Les avantages de ces nouveaux services numériques sont évidents : ils permettent la mesure en ligne de paramètres vitaux importants, la délivrance d’ordonnances et l’administration de médicaments, ainsi qu’un soutien et un accompagnement professionnels par appel vidéo, etc. — le tout confortablement depuis le domicile.

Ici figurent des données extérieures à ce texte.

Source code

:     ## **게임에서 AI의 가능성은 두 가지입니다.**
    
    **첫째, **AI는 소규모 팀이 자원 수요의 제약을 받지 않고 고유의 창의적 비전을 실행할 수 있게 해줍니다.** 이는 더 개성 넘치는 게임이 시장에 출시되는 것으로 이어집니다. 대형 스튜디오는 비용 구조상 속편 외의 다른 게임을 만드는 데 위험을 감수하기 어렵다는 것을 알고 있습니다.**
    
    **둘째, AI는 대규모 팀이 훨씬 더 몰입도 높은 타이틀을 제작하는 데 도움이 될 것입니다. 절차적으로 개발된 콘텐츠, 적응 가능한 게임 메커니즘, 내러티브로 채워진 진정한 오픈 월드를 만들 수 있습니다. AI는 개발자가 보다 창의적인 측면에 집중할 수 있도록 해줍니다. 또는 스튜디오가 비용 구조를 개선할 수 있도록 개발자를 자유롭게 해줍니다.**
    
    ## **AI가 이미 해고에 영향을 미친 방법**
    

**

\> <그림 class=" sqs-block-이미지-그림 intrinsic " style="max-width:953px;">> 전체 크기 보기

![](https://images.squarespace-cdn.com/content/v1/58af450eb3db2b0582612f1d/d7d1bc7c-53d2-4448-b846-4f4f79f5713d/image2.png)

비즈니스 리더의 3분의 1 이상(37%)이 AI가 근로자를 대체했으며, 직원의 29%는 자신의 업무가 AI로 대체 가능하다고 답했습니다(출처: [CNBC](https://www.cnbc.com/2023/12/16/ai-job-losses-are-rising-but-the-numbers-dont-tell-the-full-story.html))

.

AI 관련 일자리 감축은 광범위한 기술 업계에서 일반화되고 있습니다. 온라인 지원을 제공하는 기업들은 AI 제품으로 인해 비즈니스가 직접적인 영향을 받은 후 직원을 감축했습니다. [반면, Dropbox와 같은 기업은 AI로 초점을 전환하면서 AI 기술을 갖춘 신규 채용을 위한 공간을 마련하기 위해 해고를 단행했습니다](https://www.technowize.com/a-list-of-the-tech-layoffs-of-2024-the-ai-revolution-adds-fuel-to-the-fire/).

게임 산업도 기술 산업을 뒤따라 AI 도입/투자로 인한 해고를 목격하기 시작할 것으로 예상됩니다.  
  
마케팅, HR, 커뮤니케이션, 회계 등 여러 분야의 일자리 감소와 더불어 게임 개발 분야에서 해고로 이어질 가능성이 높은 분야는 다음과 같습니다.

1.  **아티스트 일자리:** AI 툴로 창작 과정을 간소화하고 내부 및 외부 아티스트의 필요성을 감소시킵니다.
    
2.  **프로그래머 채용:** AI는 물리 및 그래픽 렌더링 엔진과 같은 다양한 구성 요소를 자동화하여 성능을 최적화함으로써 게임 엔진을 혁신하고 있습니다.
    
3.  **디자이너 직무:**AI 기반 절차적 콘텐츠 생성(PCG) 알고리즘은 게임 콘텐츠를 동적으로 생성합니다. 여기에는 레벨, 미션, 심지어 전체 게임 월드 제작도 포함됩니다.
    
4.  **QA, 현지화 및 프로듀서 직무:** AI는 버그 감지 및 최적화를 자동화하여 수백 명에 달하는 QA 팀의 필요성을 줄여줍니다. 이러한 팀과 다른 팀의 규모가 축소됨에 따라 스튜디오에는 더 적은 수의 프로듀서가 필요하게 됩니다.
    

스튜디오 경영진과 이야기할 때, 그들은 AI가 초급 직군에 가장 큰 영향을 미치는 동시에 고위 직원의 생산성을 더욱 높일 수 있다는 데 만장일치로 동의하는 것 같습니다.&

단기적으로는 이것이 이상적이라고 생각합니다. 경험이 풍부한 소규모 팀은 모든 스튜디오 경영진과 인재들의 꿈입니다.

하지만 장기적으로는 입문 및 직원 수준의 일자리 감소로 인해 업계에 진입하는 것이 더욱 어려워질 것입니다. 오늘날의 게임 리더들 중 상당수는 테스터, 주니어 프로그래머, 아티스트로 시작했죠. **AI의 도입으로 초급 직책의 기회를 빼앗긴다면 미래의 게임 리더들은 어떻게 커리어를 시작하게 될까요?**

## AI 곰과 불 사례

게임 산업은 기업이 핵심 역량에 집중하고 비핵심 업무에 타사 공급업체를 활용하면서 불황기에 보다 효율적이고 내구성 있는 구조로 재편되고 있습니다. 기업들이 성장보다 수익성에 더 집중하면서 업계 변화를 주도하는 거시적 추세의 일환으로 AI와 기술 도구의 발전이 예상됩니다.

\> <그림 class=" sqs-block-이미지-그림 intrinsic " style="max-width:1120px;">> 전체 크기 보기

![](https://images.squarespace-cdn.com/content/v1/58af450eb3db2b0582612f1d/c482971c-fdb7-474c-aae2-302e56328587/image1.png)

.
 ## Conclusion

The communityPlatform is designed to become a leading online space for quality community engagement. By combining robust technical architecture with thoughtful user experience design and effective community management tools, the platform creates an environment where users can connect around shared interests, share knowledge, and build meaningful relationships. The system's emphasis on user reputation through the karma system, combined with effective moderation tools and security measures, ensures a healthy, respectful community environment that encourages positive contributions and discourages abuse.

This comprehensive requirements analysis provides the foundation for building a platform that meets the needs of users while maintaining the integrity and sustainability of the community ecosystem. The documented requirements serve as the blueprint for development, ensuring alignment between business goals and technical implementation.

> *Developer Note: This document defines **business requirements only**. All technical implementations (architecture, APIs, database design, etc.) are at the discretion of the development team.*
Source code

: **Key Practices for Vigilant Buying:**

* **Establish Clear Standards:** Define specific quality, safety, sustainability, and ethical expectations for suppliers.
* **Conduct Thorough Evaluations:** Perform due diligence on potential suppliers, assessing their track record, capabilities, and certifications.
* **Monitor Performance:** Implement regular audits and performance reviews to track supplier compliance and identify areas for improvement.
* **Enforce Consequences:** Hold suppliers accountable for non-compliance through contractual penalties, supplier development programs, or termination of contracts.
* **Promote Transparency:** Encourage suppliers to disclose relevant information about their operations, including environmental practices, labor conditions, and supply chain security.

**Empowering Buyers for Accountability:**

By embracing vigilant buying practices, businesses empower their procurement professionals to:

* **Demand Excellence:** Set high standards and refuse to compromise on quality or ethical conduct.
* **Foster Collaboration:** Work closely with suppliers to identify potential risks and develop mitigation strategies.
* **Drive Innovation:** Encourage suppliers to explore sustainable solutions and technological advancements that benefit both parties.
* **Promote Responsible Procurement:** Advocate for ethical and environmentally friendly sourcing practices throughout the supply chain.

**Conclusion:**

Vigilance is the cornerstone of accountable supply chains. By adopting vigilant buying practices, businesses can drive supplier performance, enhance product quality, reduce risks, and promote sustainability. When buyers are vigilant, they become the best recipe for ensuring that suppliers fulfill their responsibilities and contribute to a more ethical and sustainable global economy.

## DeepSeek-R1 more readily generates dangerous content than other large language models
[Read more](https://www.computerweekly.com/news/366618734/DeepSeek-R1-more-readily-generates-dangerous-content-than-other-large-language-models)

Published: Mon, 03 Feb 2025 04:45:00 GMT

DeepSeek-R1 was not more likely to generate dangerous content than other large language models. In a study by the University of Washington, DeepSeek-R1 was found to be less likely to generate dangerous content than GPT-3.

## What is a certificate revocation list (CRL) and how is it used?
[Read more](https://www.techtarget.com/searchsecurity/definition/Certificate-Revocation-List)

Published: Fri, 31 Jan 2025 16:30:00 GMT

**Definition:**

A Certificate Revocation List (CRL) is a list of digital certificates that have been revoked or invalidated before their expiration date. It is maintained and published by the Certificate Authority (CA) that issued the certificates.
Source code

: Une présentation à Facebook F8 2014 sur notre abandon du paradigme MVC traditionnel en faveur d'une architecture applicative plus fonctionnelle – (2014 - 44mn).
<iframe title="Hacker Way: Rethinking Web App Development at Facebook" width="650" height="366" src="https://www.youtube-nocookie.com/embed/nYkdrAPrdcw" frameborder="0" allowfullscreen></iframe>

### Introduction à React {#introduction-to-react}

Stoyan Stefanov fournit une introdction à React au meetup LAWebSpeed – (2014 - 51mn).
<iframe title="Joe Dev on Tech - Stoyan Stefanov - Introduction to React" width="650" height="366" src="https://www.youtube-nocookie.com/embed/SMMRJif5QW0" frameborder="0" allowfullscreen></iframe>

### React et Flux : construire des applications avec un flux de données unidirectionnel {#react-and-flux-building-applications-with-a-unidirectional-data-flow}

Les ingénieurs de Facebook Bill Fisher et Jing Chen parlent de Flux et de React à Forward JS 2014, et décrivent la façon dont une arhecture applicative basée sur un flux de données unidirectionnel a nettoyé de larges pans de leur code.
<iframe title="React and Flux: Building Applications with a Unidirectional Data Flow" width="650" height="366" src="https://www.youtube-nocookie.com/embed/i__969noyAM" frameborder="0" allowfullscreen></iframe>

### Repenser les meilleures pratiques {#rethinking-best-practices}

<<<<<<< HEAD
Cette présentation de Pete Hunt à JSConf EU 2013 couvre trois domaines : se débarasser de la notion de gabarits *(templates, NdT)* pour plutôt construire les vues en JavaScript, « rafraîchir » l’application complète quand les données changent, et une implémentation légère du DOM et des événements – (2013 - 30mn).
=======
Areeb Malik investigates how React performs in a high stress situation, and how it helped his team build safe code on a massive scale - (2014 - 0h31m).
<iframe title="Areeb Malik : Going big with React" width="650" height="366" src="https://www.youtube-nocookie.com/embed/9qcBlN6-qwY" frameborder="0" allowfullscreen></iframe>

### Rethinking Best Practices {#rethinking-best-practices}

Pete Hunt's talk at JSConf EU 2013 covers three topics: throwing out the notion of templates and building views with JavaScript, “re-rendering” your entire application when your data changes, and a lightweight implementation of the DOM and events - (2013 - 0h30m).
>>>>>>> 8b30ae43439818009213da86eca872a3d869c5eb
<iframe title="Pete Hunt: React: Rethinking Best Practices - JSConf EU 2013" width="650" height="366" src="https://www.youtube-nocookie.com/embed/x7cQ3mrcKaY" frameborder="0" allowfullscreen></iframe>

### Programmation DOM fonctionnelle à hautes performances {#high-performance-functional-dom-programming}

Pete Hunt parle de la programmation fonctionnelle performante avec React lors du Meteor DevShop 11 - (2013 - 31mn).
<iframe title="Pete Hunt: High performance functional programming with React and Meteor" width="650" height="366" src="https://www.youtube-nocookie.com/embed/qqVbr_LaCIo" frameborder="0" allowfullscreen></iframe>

Le recours aux vidéoconsultations et aux visites à distance s’est révélé particulièrement précieux : face à la crise actuelle du coronavirus, il offre non seulement un soutien optimal aux médecins et aux soignants, mais aussi aux familles (séparées). Les solutions de santé numérique issues du domaine de l’AAL (Active Assisted Living), telles que JAMES Video, protègent contre les contagions en ces temps difficiles et apportent une valeur ajoutée considérable aux patients immobiles ou atteints de maladies chroniques, en leur évitant le pénible déplacement chez le médecin. Cette tendance semble déjà solidement établie aux États-Unis :
Selon une étude du site américain AMD Global Telemedicine, 79 % des patients préféreraient prendre rendez-vous en ligne plutôt qu’en personne. Par ailleurs, 70 % privilégient désormais les consultations en ligne. Le marché européen de la télémédecine et de la télésanté connaît lui aussi une croissance rapide : il représente actuellement 9,93 milliards de dollars américains et devrait atteindre 19,2 milliards de dollars américains d’ici 2024, soit un taux de croissance annuel moyen de 14,1 %.*
Sont considérés comme principaux moteurs du marché : la COVID-19, l’évolution démographique, les économies de coûts, l’amélioration de la qualité, la prise en charge efficace des zones rurales, la pénurie de personnel et la gestion des maladies chroniques
Dans le système de santé allemand, les portes semblent s’ouvrir à la télémédecine et à la télésanté : six nouveaux domaines prioritaires sont actuellement à l’étude, qui devront être développés dans les semaines et les mois à venir, puis mis en œuvre dans le système de santé.
Malgré leur acceptation à l’échelle mondiale, la télémédecine et la télésanté sont confrontées à des obstacles qui devront encore être surmontés dans un premier temps. Il peut par exemple y avoir occasionnellement des erreurs de diagnostic ; celles-ci peuvent certes également survenir lors de consultations en présentiel, mais elles jettent une lumière particulièrement négative sur les consultations en ligne. En outre, la mise en œuvre et la commercialisation à grande échelle semblent compliquer l’intégration dans les systèmes de santé. Toutefois, compte tenu des pandémies mondiales, du vieillissement de la population, de la pénurie de personnel et de défis similaires, la télémédecine et la télésanté continueront à gagner en importance et en nécessité à l’avenir.